Auffällig ist, dass von allen europäischen Ländern die Meinung über Israel in Italien durchweg am positivsten war. Dr. Rother wollte hieraus keine Schlussfolgerungen ableiten, da die Ursachen für dieses Ergebnis nicht untersucht wurden und eine Antwort auf die Frage, weshalb das Ergebnis hier positiver ausfällt, rein spekulativ und nicht wissenschaftlich fundiert sei. Allerdings verwundert dieses Ergebnis wohl weniger, wenn man sich das historische Verhältnis Italiens zu seinen jüdischen Einwohnern betrachtet: Eine Massenverfolgung und Vernichtung wie in Deutschland staatlicherseits gab es nicht, dafür gab es deutsche Juden, die vor der Verfolgung in Deutschland nach Italien flohen. Der Antisemitismus hatte, ganz im Gegensatz zu Deutschland und Polen, die in der Studie durchgehend im europäischen Schnitt schlechter in ihren Ergebnissen abschnitten, in Italien keine breite Basis in der Bevölkerung. Hier scheint sich also eine Kontinuität abzuzeichnen, deren genauere Untersuchung sicherlich interessante Ergebnisse liefern könnte. In Deutschland und Polen war das Interesse an Israel im Verhältnis zu den befragten europäischen Staaten dementsprechend auch überdurchschnittlich gering. Während in Europa Bildung ein signifikanter Faktor war korrelierte die Meinung über Europa in Israel stark mit dem Alter: so hatten die jüngeren Israelis ein deutlich positiveres Bild von Europa als die älteren.

Interessant auch die Antwort auf die Frage zu persönlichen Kontakten mit Juden. Während in Deutschland nur 11 Prozent der Befragten angab, regelmäßig mit Juden Kontakt zu haben, waren es in Italien 29 Prozent – obwohl die Zahl der in Italien lebenden Juden mit 27.500 deutlich geringer ist als die in Deutschland mit über 100.00. Das legt die Vermutung nahe, dass Juden in Italien offensiver in der Öffentlichkeit als Juden auftreten und als solche wahrgenommen werden.

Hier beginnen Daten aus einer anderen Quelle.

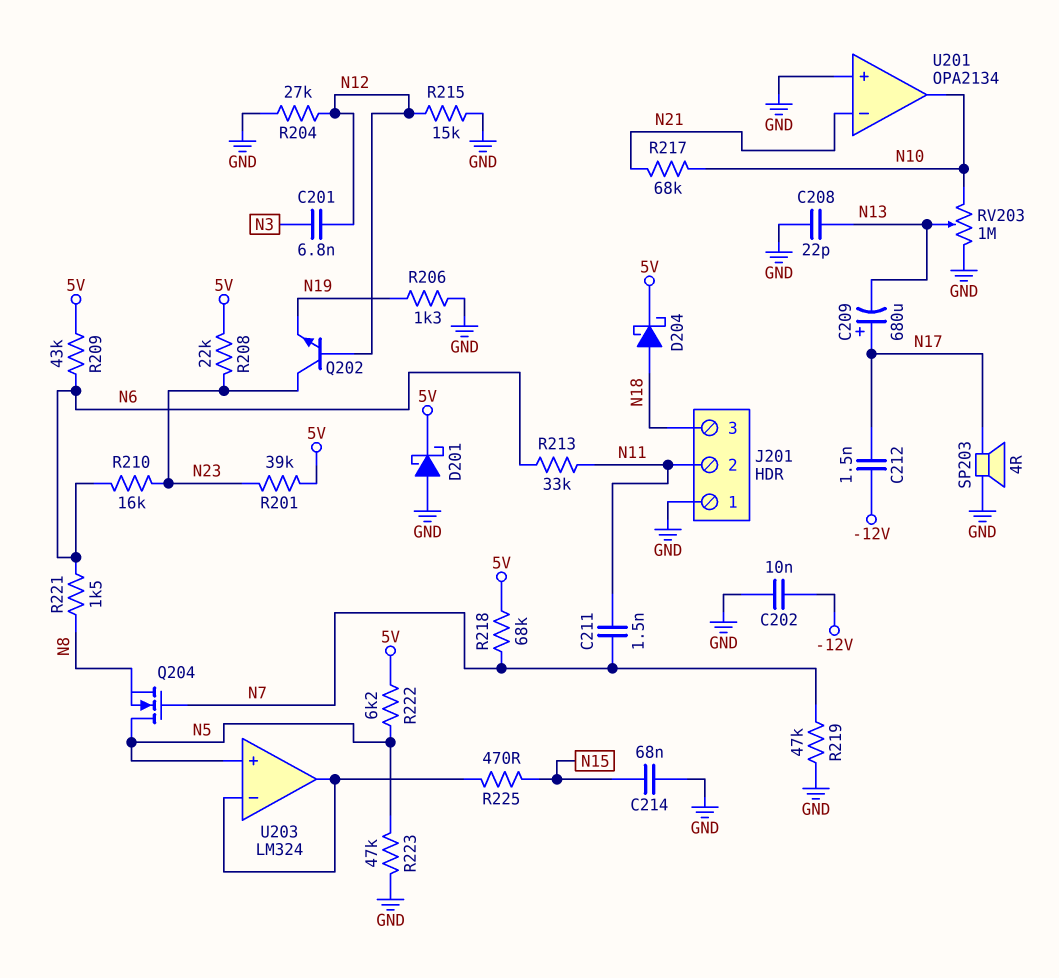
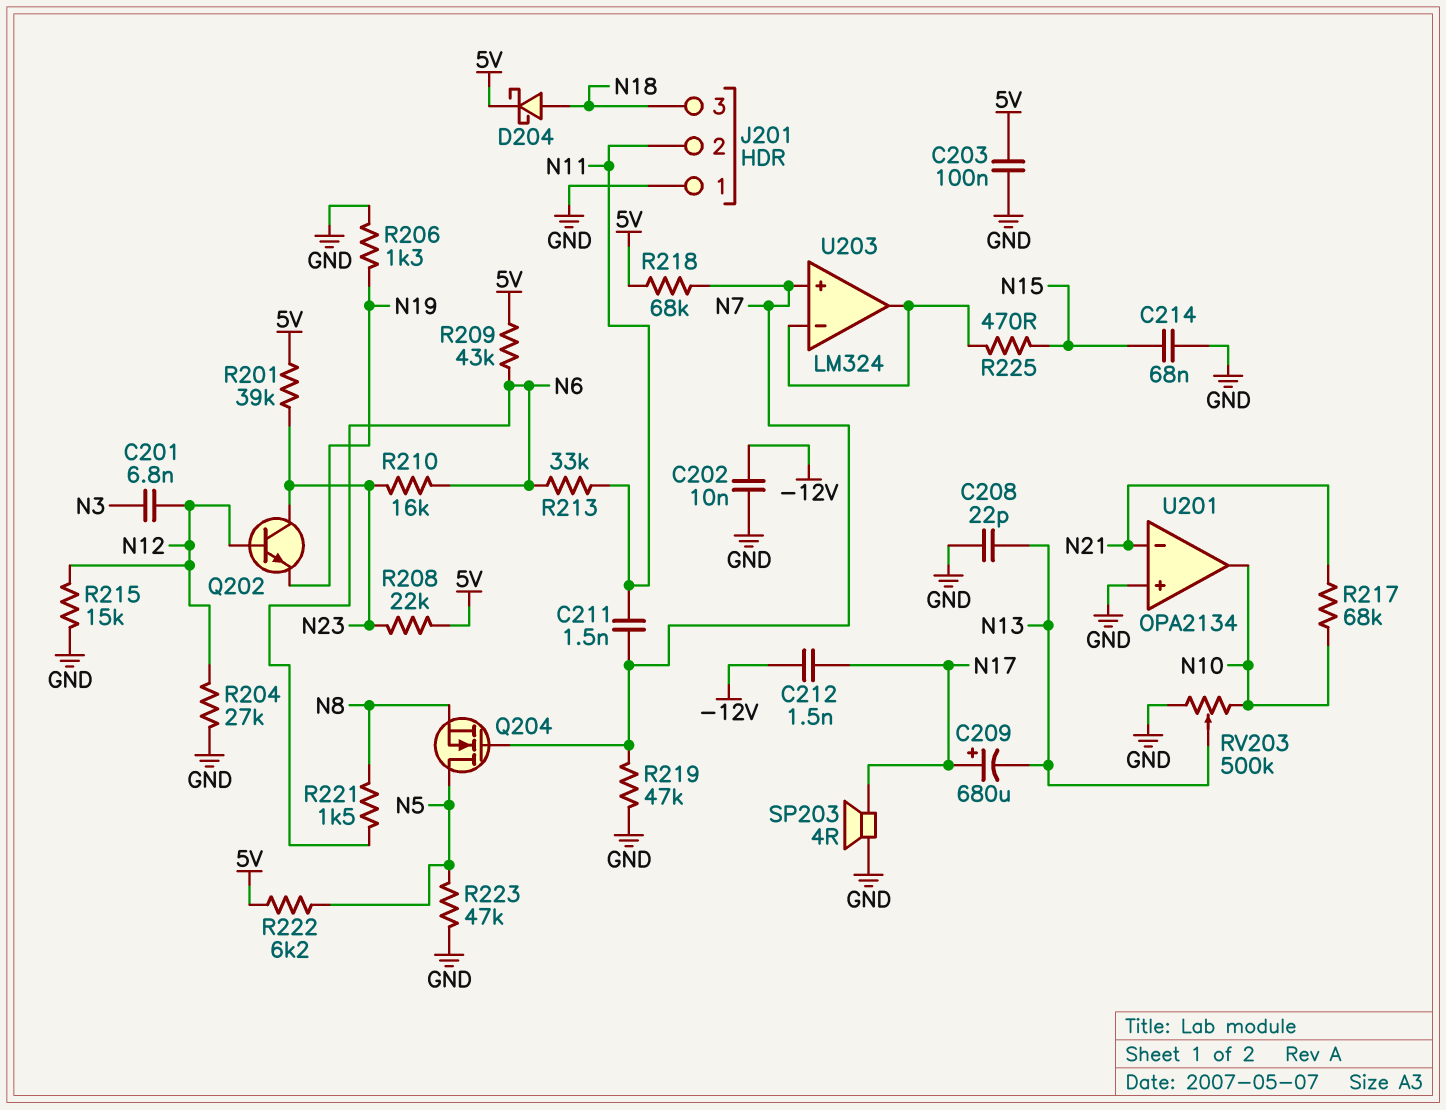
C203: none -> 100nF (5V, GND)
D201: schottky (A GND, K 5V) -> none
RV203: 1M (GND, N10, wiper N13) -> 500k (GND, N10, wiper N13)
U203 pin in+: N5 -> N7

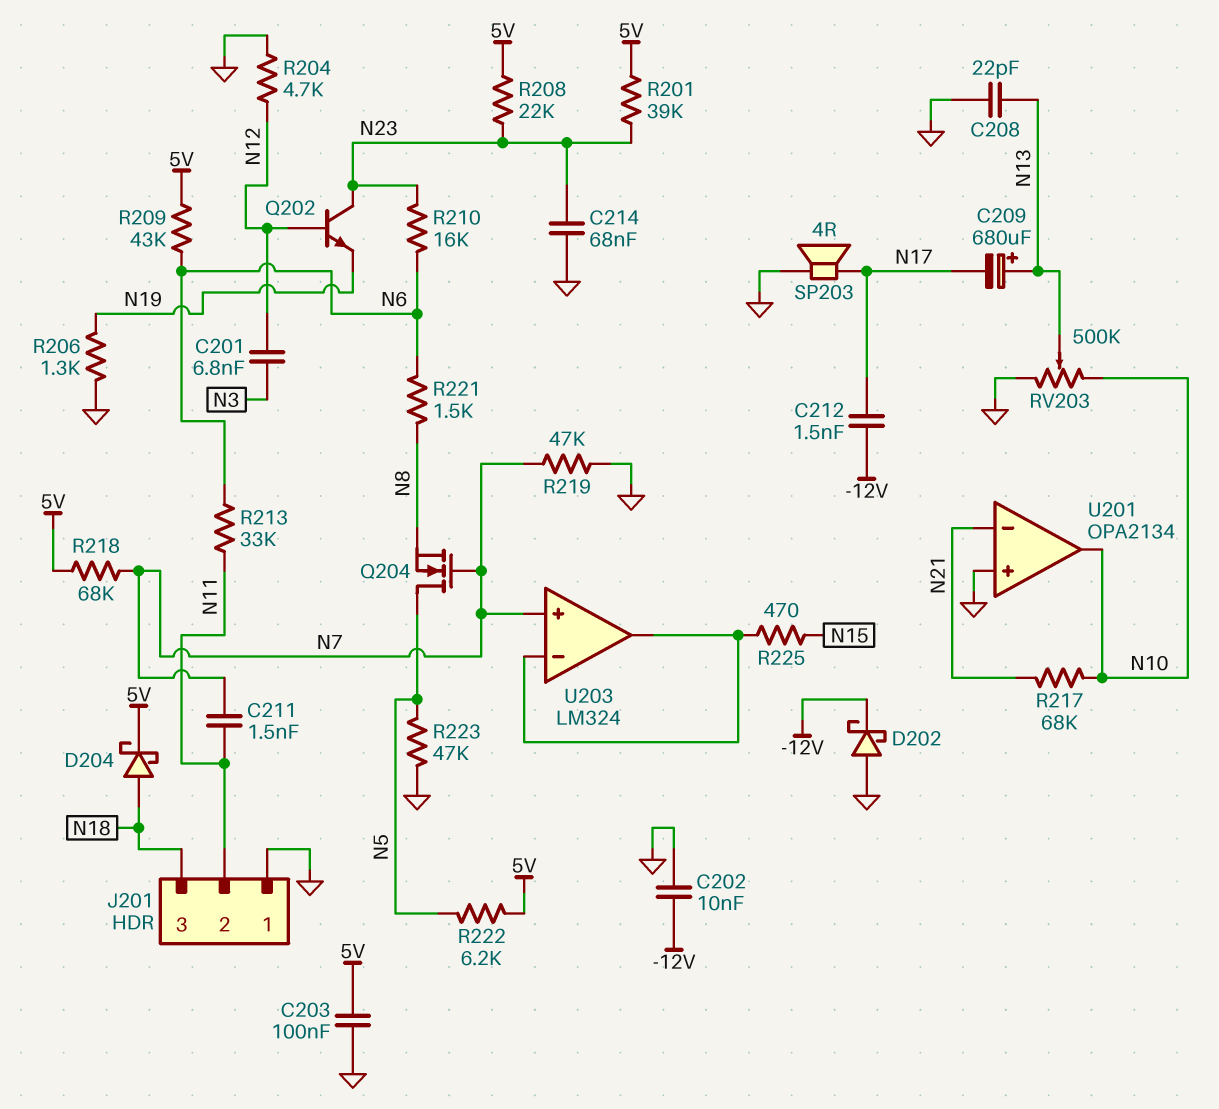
C209: 680uF (plus N17, minus N13) -> 680uF (plus N13, minus N17)
C214: 68nF (GND, N15) -> 68nF (GND, N23)
D202: none -> schottky (A GND, K -12V)
R204: 27k (GND, N12) -> 4.7k (GND, N12)
R215: 15k (GND, N12) -> none

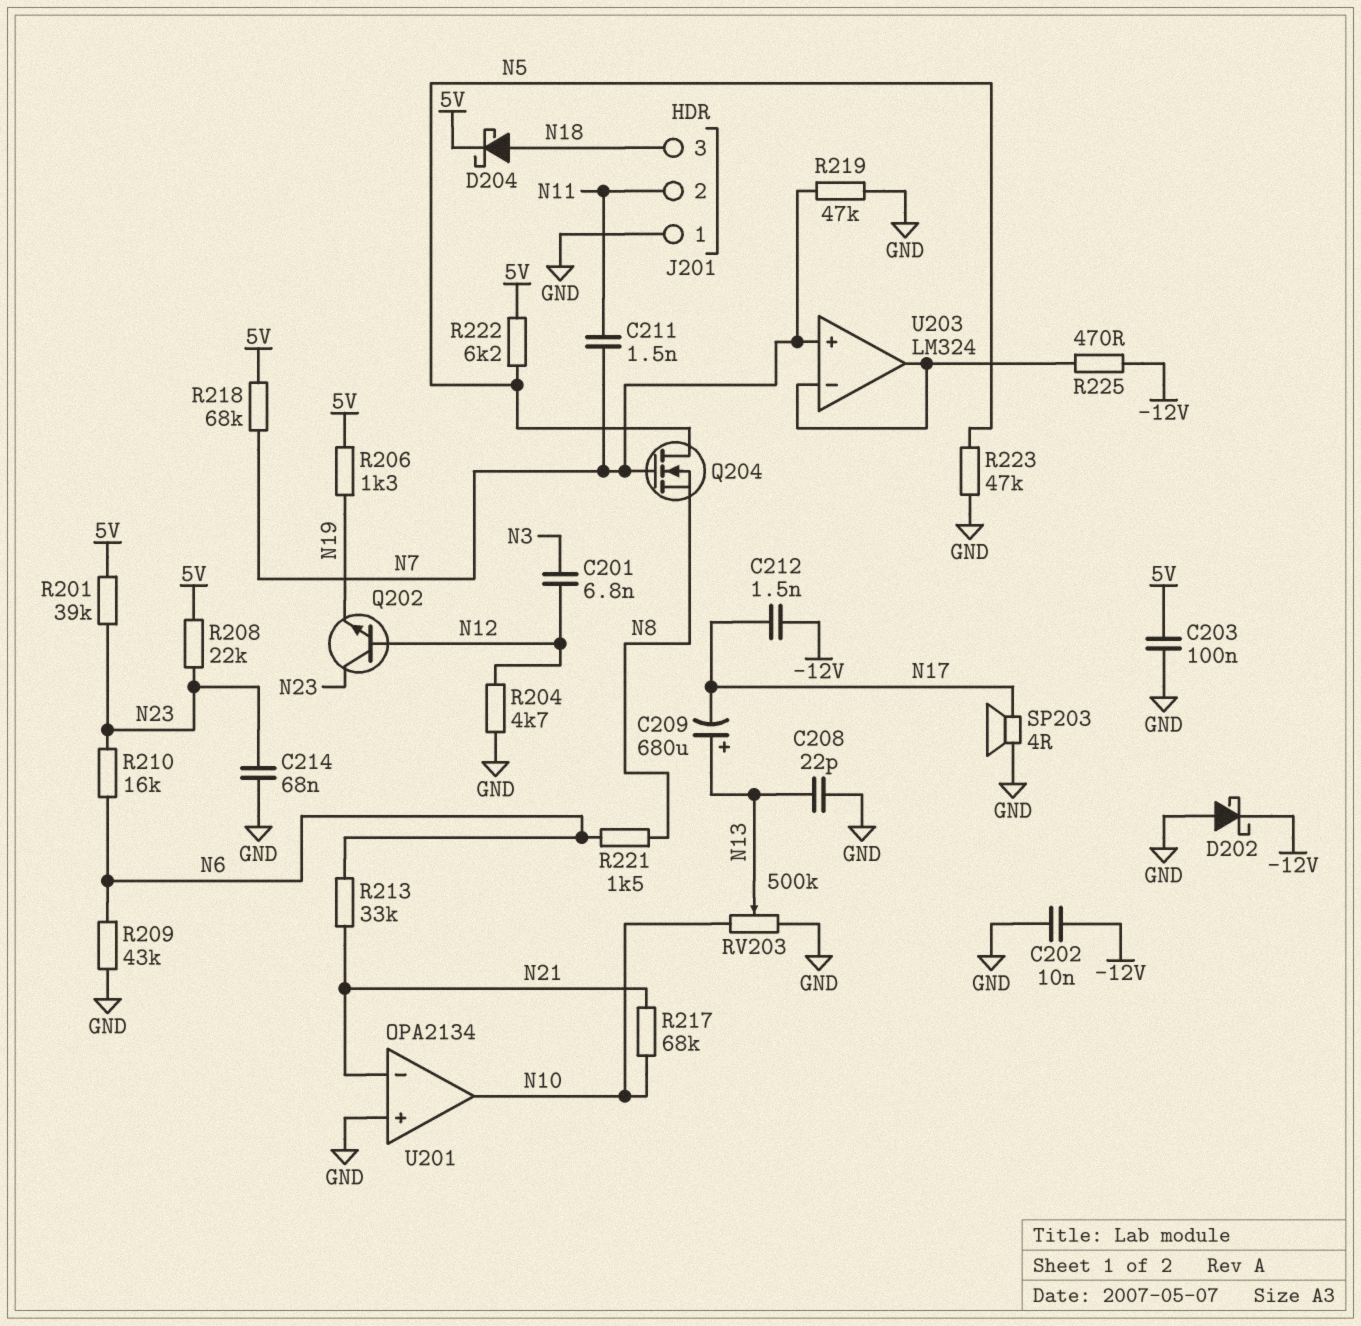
R206: 1.3k (GND, N19) -> 1.3k (5V, N19)
R209: 43k (5V, N6) -> 43k (GND, N6)
R213: 33k (N6, N11) -> 33k (N6, N21)
R225: 470 (N15, U203/in-) -> 470 (-12V, U203/in-)

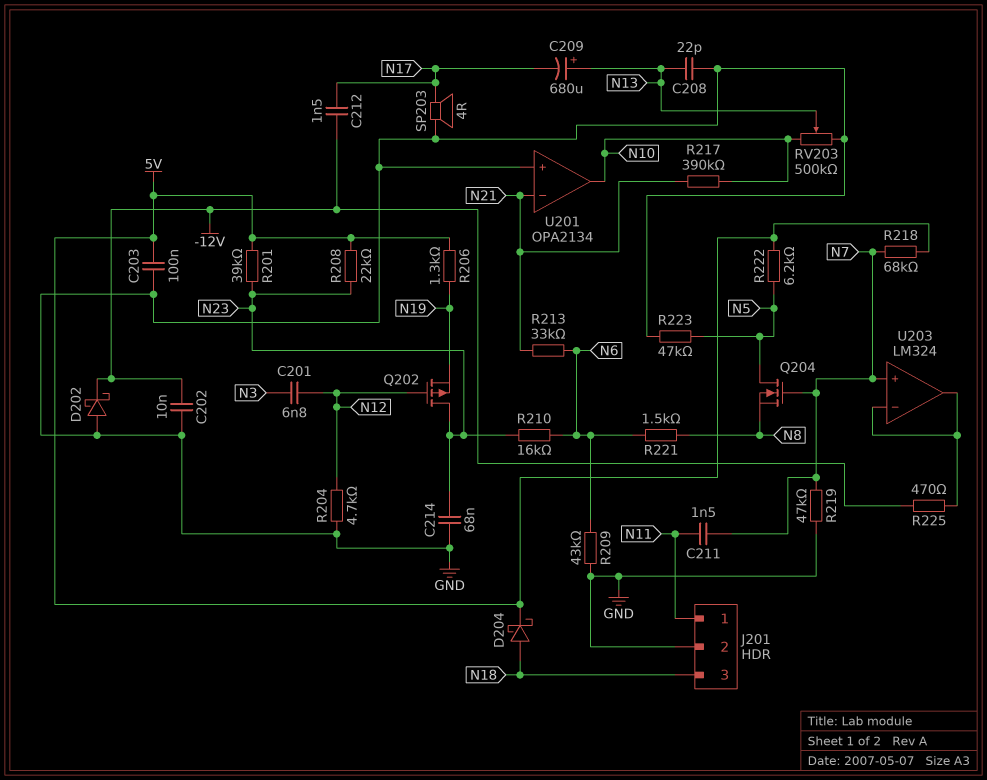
J201 pin 1: GND -> N11
J201 pin 2: N11 -> GND
Q202: NPN (B N12, C N23, E N19) -> PMOS (G N12, D N23, S N19)
R217: 68k (N10, N21) -> 390k (N10, N21)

Eine der aus der Studie resultierenden Schlussfolgerungen ist die Bedeutung von Kontakt und persönlicher Interaktion für eine positive gegenseitige Wahrnehmung. Ein Besuch in Auschwitz wirkt eben anders als ein gemeinsamer Besuch einer Bar in Tel Aviv beim Bier.

Die Bertelsmann-Stiftung wird das Thema weiter auf ihrer Agenda behalten. Als nächster Schwerpunkt ist eine Studie über das Deutsch-Israelische Verhältnis geplant, das sich besonders mit dem Thema der Verantwortung befassen wird. Wir dürfen gespannt sein.